Metadata-Version: 2.1
Name: sdevelo
Version: 0.2.2
Summary: SDEvelo: a deep generative approach for transcriptional dynamics with cell-specific latent time and multivariate stochastic modeling
Home-page: https://github.com/Liao-Xu/SDEvelo
Author: Xu Liao
Author-email: xu.smooth.liao@gmail.com
License: LICENSE
Classifier: Development Status :: 1 - Planning
Classifier: Programming Language :: Python :: 3
Classifier: License :: OSI Approved :: MIT License
Classifier: Operating System :: OS Independent
Requires-Python: >=3.8
Description-Content-Type: text/markdown
License-File: LICENSE
Requires-Dist: anndata
Requires-Dist: matplotlib
Requires-Dist: numpy
Requires-Dist: scipy
Requires-Dist: scvelo>=0.3.0
Requires-Dist: scanpy
Requires-Dist: seaborn
Requires-Dist: torch

# SDEvelo: a deep generative approach for transcriptional dynamics with cell-specific latent time and multivariate stochastic modeling

## Overview

`sdevelo` leverages advanced stochastic differential equations (SDE) to provide a novel approach to RNA velocity analysis in single-cell RNA sequencing (scRNA-seq).
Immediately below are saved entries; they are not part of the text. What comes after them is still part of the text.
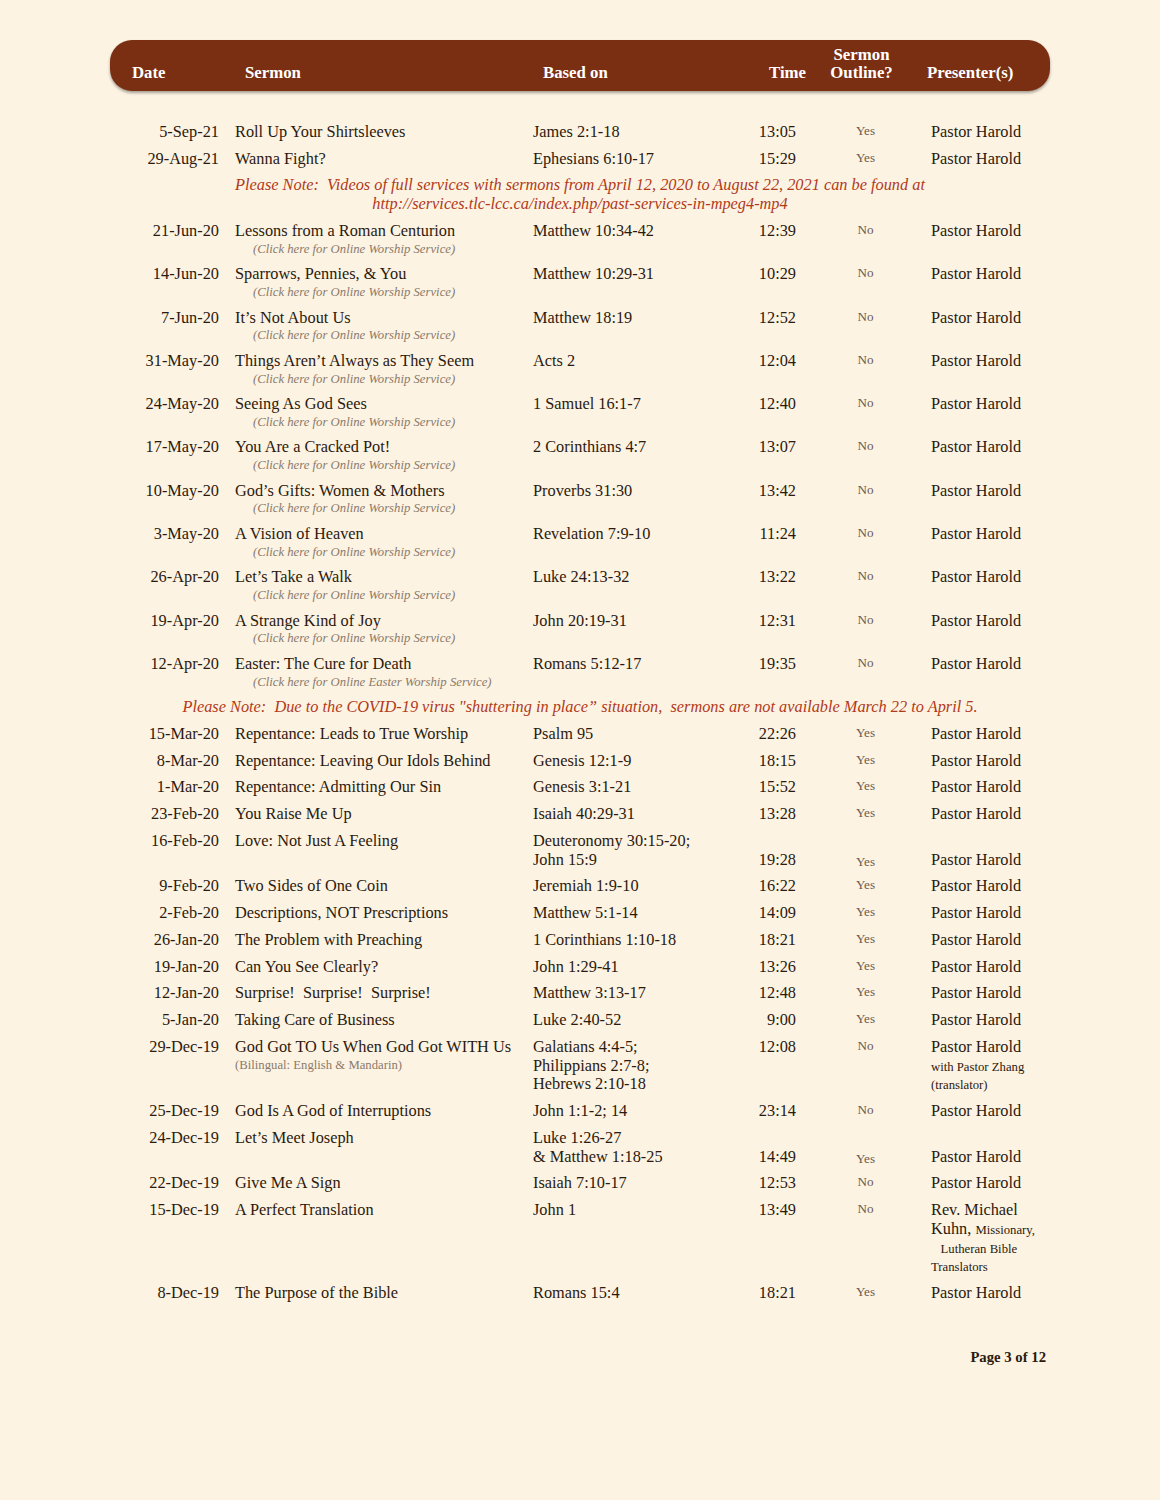| Date | Sermon | Based on | Time | Sermon Outline? | Presenter(s) |
| --- | --- | --- | --- | --- | --- |
| 5-Sep-21 | Roll Up Your Shirtsleeves | James 2:1-18 | 13:05 | Yes | Pastor Harold |
| 29-Aug-21 | Wanna Fight? | Ephesians 6:10-17 | 15:29 | Yes | Pastor Harold |
| Please Note: Videos of full services with sermons from April 12, 2020 to August 22, 2021 can be found at http://services.tlc-lcc.ca/index.php/past-services-in-mpeg4-mp4 |
| 21-Jun-20 | Lessons from a Roman Centurion (Click here for Online Worship Service) | Matthew 10:34-42 | 12:39 | No | Pastor Harold |
| 14-Jun-20 | Sparrows, Pennies, & You (Click here for Online Worship Service) | Matthew 10:29-31 | 10:29 | No | Pastor Harold |
| 7-Jun-20 | It’s Not About Us (Click here for Online Worship Service) | Matthew 18:19 | 12:52 | No | Pastor Harold |
| 31-May-20 | Things Aren’t Always as They Seem (Click here for Online Worship Service) | Acts 2 | 12:04 | No | Pastor Harold |
| 24-May-20 | Seeing As God Sees (Click here for Online Worship Service) | 1 Samuel 16:1-7 | 12:40 | No | Pastor Harold |
| 17-May-20 | You Are a Cracked Pot! (Click here for Online Worship Service) | 2 Corinthians 4:7 | 13:07 | No | Pastor Harold |
| 10-May-20 | God’s Gifts: Women & Mothers (Click here for Online Worship Service) | Proverbs 31:30 | 13:42 | No | Pastor Harold |
| 3-May-20 | A Vision of Heaven (Click here for Online Worship Service) | Revelation 7:9-10 | 11:24 | No | Pastor Harold |
| 26-Apr-20 | Let’s Take a Walk (Click here for Online Worship Service) | Luke 24:13-32 | 13:22 | No | Pastor Harold |
| 19-Apr-20 | A Strange Kind of Joy (Click here for Online Worship Service) | John 20:19-31 | 12:31 | No | Pastor Harold |
| 12-Apr-20 | Easter: The Cure for Death (Click here for Online Easter Worship Service) | Romans 5:12-17 | 19:35 | No | Pastor Harold |
| Please Note: Due to the COVID-19 virus "shuttering in place” situation, sermons are not available March 22 to April 5. |
| 15-Mar-20 | Repentance: Leads to True Worship | Psalm 95 | 22:26 | Yes | Pastor Harold |
| 8-Mar-20 | Repentance: Leaving Our Idols Behind | Genesis 12:1-9 | 18:15 | Yes | Pastor Harold |
| 1-Mar-20 | Repentance: Admitting Our Sin | Genesis 3:1-21 | 15:52 | Yes | Pastor Harold |
| 23-Feb-20 | You Raise Me Up | Isaiah 40:29-31 | 13:28 | Yes | Pastor Harold |
| 16-Feb-20 | Love: Not Just A Feeling | Deuteronomy 30:15-20; John 15:9 | 19:28 | Yes | Pastor Harold |
| 9-Feb-20 | Two Sides of One Coin | Jeremiah 1:9-10 | 16:22 | Yes | Pastor Harold |
| 2-Feb-20 | Descriptions, NOT Prescriptions | Matthew 5:1-14 | 14:09 | Yes | Pastor Harold |
| 26-Jan-20 | The Problem with Preaching | 1 Corinthians 1:10-18 | 18:21 | Yes | Pastor Harold |
| 19-Jan-20 | Can You See Clearly? | John 1:29-41 | 13:26 | Yes | Pastor Harold |
| 12-Jan-20 | Surprise! Surprise! Surprise! | Matthew 3:13-17 | 12:48 | Yes | Pastor Harold |
| 5-Jan-20 | Taking Care of Business | Luke 2:40-52 | 9:00 | Yes | Pastor Harold |
| 29-Dec-19 | God Got TO Us When God Got WITH Us (Bilingual: English & Mandarin) | Galatians 4:4-5; Philippians 2:7-8; Hebrews 2:10-18 | 12:08 | No | Pastor Harold with Pastor Zhang (translator) |
| 25-Dec-19 | God Is A God of Interruptions | John 1:1-2; 14 | 23:14 | No | Pastor Harold |
| 24-Dec-19 | Let’s Meet Joseph | Luke 1:26-27 & Matthew 1:18-25 | 14:49 | Yes | Pastor Harold |
| 22-Dec-19 | Give Me A Sign | Isaiah 7:10-17 | 12:53 | No | Pastor Harold |
| 15-Dec-19 | A Perfect Translation | John 1 | 13:49 | No | Rev. Michael Kuhn, Missionary, Lutheran Bible Translators |
| 8-Dec-19 | The Purpose of the Bible | Romans 15:4 | 18:21 | Yes | Pastor Harold |
Page 3 of 12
This deep generative model accurately captures the complex, stochastic nature of transcriptional dynamics, offering new insights into cell differentiation and state transitions.


## System Requirements

- **Operating Systems**: Linux (Ubuntu, CentOS), macOS, Windows 10.
- **Python Version**: Python 3.6 and above.
- **Dependencies**:
  anndata==0.10.7
  matplotlib==3.7.1
  numpy==1.23.5
  scipy==1.8.1
  scvelo==0.2.5
  seaborn==0.11.2
  torch==1.13.1+cu117
- **Hardware Requirements**: No non-standard hardware required.
- **Installation Time**: `sdevelo`'s installation should be completed within approximately 5 minutes.

## Installation Guide

- **Step 1**: Ensure Python 3.6+ is installed on your system.
- **Step 2**: Install `sdevelo`  via pip:

  ```bash
  pip install sdevelo
  ```


## Demo

Experience the power of SDEvelo through our interactive demo provided as a Jupyter Notebook.

### Running the Demo

1. Navigate to the `docs/demo_simulation` directory within this repository.
2. Locate the Jupyter Notebook titled `demo_simulation.ipynb`.
3. Open the notebook in Jupyter Lab or Jupyter Notebook and execute the cells in order.

### Expected Output

By running the demo, you will generate:

- A streamline plot depicting the transcriptional dynamics.
- A latent time heatmap that visualizes the progression of cells over time.

### Expected Run Time

On a typical desktop computer, the demo should complete within approximately 300 seconds.

### Future Demos

We continuously strive to enhance SDEvelo. Stay tuned for additional demos by checking our repository for updates.


## Instruction to use

- **Step 1**: Configure the arguments and parameters for your dataset. Refer to the provided `demo_simulation.ipynb` for examples of data configuration, model execution, and visualization.
- **Step 2**: Run the SDEvelo model.
- **Step 3**: Visualize the results based on the estimated SDEvelo model.